(In)Frequently Asked Questions


Because FAQit, that’s why

Who are you?

I’m just some guy who lives in a pretty rural area in Spain. I work from home, and I’m on my own during the week. I have a lot of cats here.

How many cats does the Dimension of Cats contain?

Currently 8. Note, currently. This has fluctuated with up to 10 at times.

Why do you have so many cats?

Search me. They just kind of accumulated.

I like cats, but I haven’t had one in many years. One summer evening, not long after buying the house, I sipping my whiskey on the back porch, watching the sunset, when a grumpy-looking, beat up, mangy old tom showed up and sat down at a safe distance, so we just chilled, two dudes hanging out. He showed up every now and then, and at some point he didn’t show up any more.

I think barn cats materialize out of the ground, and when it’s time to go, they go somewhere and dissipate back into the ether, into one diffuse cosmic cloud of cat-ness, from which new cats form.

One day, Ma Barker was there. The next day, Ma Barker was there with four kittens – Lucie, Gopnik, Rorschach, and Squeaky Octopus.
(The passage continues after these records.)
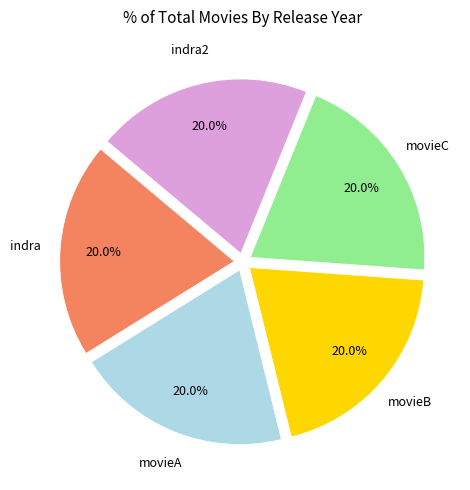

Does any single category account for the majority?

No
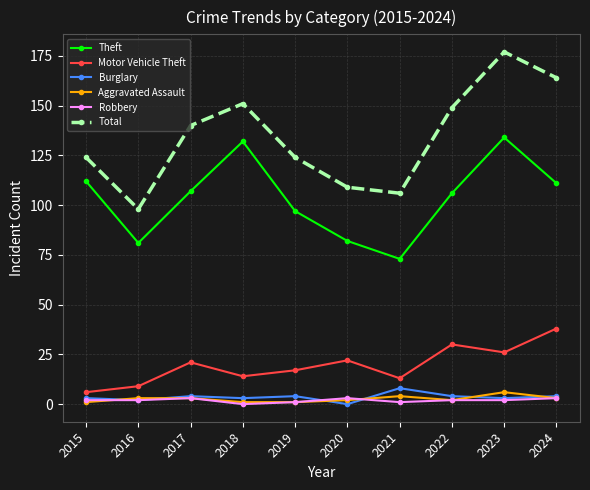

Is it true that Total equals 109 at 2020?

True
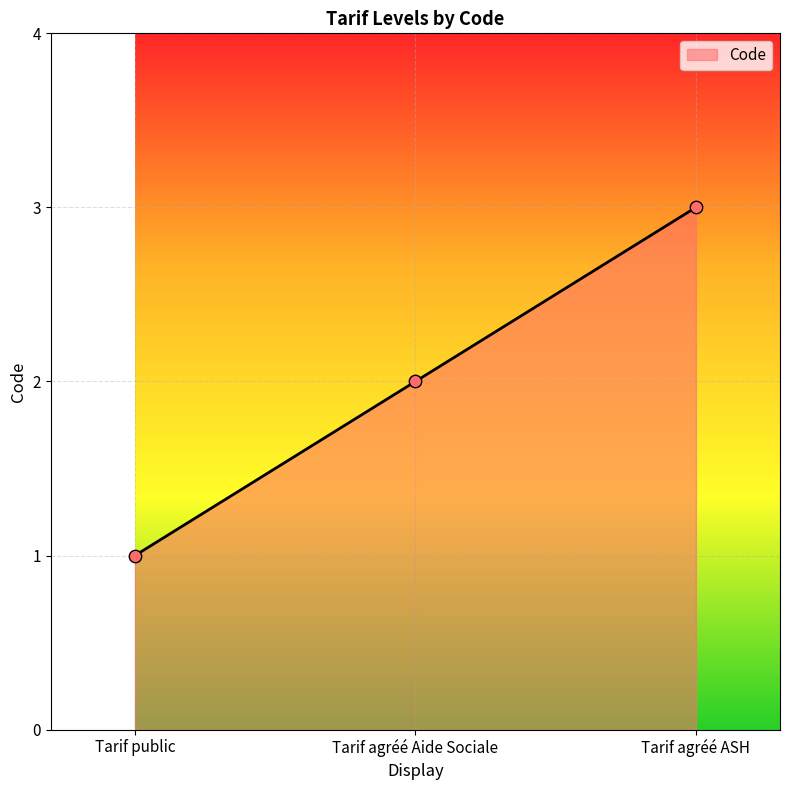

What is the ratio of the value at Tarif agréé Aide Sociale to the value at Tarif public?

2.0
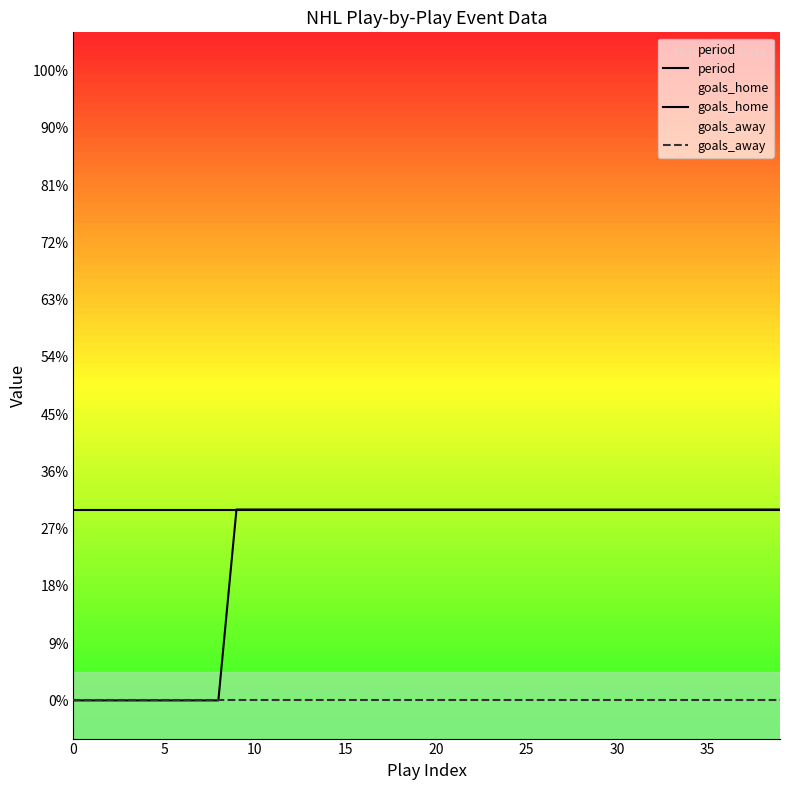

Is it true that period equals 2 at 24?

False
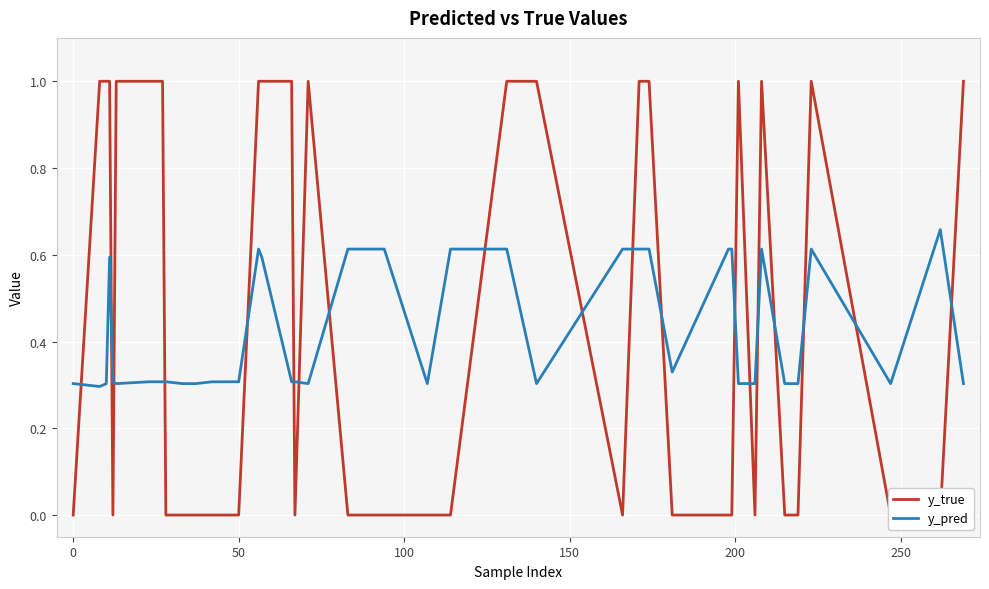

What is the value of the y_true point at the 15th from the left?

1.0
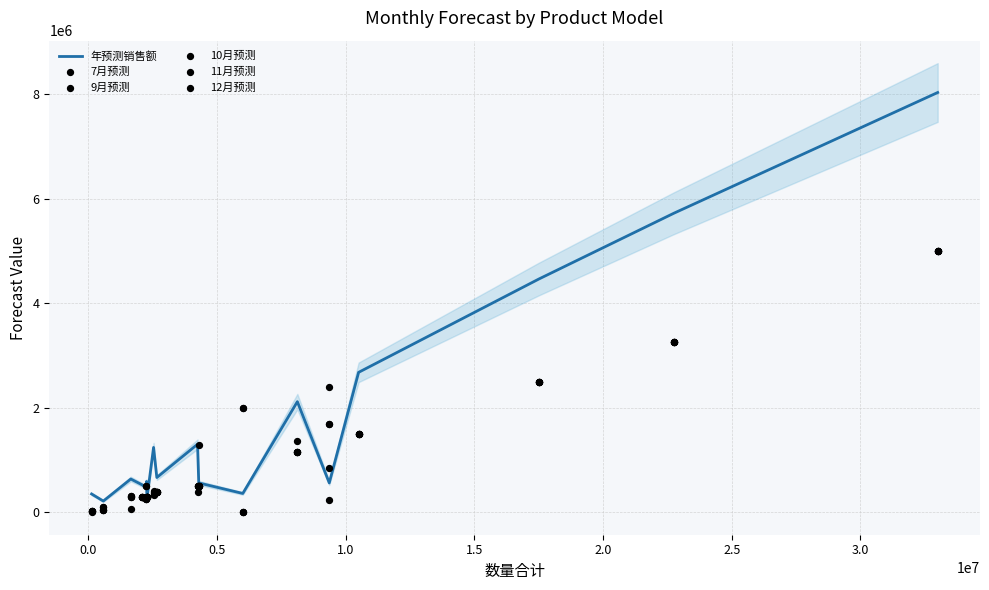

What are all the series names shown in the legend?

年预测销售额, 7月预测, 9月预测, 10月预测, 11月预测, 12月预测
She wouldn’t let me near her, but gradually she and the kittens would come closer as I put out some food for her. When they grew a bit older, I somehow managed to catch all five of them in an extravagant, chaotic plot involving two cages, a lot of scratches, and a lot of luck. Ma Barker even got away from the vets where I’d taken them to get fixed, but somehow they managed to find her again…at which point she nearly took off my hand when I picked her up.

Then, the Grumpus started coming by to eat. Initially, I chased him off, then I just gave up, establishing the rule that if they want food, they get snipped, and after that they’re welcome to stay. My wife was whelmed. She does not like cats. Cats like my wife.

Then, my painter asked, hey, you have cats, right? Want another one? My wife’s allergic. Uh, ok. That was Sammy.

Then Jiji showed up like he owned the place.

Then an unnamed one showed up – but he turned out to have feline leukemia before I could name him, so rather than risk the kitties I can’t catch to get them vaccinated, I released him far from here.

Then, the Trumpus showed up.

Then, Cocaine showed up.

We’ve lost a few since, but I don’t think we’re done.

Plus, they’re usually pretty entertaining, and some of them are even friendly.

You insensitive bastard, why don’t you take the cats inside?

Relax, Internet.

Cats are invasive pests. They kill a huge number of birds, and are a danger to many small animals. If you can, keep your cats indoors, and at the very least, get them spayed and neutered, and vaccinated so they don’t spread disease. Also, if you’re in a suburban or urban area, cats can get run over by cars, eat rat poison, get stolen, get abused by children (horrid creatures, I’d never considered acquiring one), or depending on where you live, injured or killed by predators.

Luckily we don’t have much in the way of predators or traffic here. But, as my wife’s allergic, and these are pretty feral animals, keeping them indoors is just not an option. Plus, they have a nice, big, safe space to live and play in, lots of food, water, shelter, toys, and other little kitty friends. And keeping them fat and happy means they’re less likely to kill birds, although they do get the occasional one.

Nature is metal, as they say.

Why this website?

I like my cats, and I like sharing things I like with people I like. I like you. You’re great.

Also, my wife told me I should try and monetize our cats.

I’ve never monetized anything, but hey, if I can whore them out to the world, maybe someone will kick me a few bucks to buy cat food.